Businesses have always faced challenges of one sort or another, but few of us have experienced anything like what we’ve seen in 2020 with COVID-19, social unrest and an unsteady economy coming at us all at once.
Now, the new challenge for so many businesses is trying to lure back customers and clients after offices and stores have shut down. The added wrinkle: Consumers changed their habits to adapt to the COVID-19 shutdown, using delivery services more, dining at home rather than dining out, and turning more and more to online shopping. They may ditch some of those new habits over the coming months. But they may also hang onto some of them – or even develop new habits we haven’t thought of yet.
For business leaders, that means a willingness to adapt to new ways of doing business will be more important than ever. Yes, businesses need to have a plan as they work to return their operations to something approximating normal, but they also need to remain flexible and willing to change that plan as the circumstances around them change.
At the same time, all of this will need to be done while following CDC guidelines and taking into account the concerns of employees and customers.
I’m a big believer in making decisions based on facts and data. But if you don’t stay on top of what has been a very fluid situation, you could end up making decisions based on information that is already outdated.
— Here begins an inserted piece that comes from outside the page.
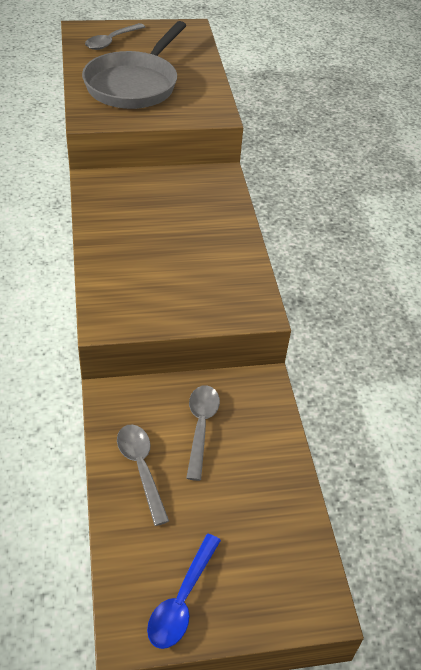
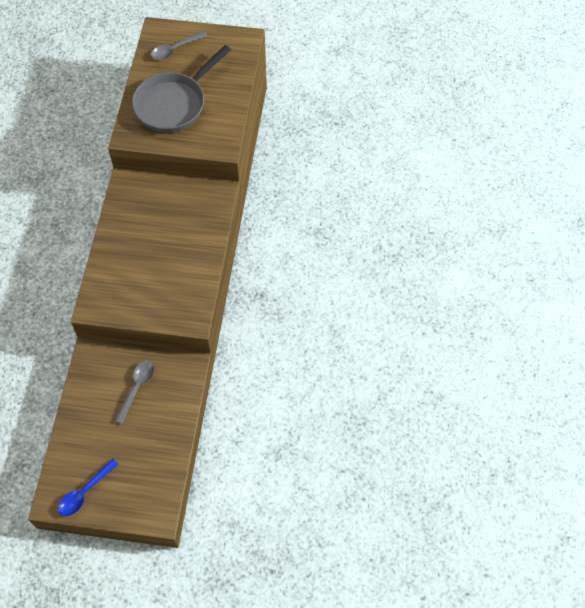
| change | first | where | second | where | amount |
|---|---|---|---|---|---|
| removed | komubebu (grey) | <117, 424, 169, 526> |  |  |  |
That’s why, going forward, I believe businesses need to:
- Think long-term even as you address short-term needs. When challenges are as difficult as the ones we face today, you can get caught up in a “survive-the-week” mindset, and that’s understandable. After all, you aren’t going to survive the month if you don’t survive the week, and you aren’t going to survive the year if you don’t survive the month. So, certainly, businesses need to make some things happen now to see them through the crisis. But your vision can’t stop there. As businesses ride out the difficulties in the short-term, they also need to create a plan that will help them prosper over the long haul.;
- Hope things will improve, but be prepared for the worst. We all hope for a quick-and-easy recovery – but also know we can’t count on that. With 41 million people who want to work out of work, the path back to normal will require a good deal of effort, thought and reflection. Most people are predicting the recession will continue at least into early 2021. Some businesses aren’t going to be able to reopen at all, and that includes big retail chains and local mom-and-pop stores. That’s going to have a ripple effect in the economy. So, as much as everyone may desire a quick turnaround, it’s still best to make your plans based on the idea that the economic downturn will last a long while.
- Stay optimistic. These are the most challenging circumstances any business has faced in at least the last 50 years. Despite that, business leaders and their employees must avoid becoming dejected and or let an atmosphere of despondency rule their feelings and emotions. I always tell my team that I’m a half-glass full kind of guy. When you’re going through tough times it’s better to have an optimistic attitude than a pessimistic attitude.
Certainly, I hope for the sake of my business and for the economy as a whole that we have already seen the bottom, and from here on out things will get better – even if better comes more slowly than we all would like. With that said, no one has a playbook for this, so we have to call a few audibles here and there.
But the businesses where leaders and employees all work together, plan carefully, and try to keep a positive attitude are the ones most likely to emerge in good shape when this is over.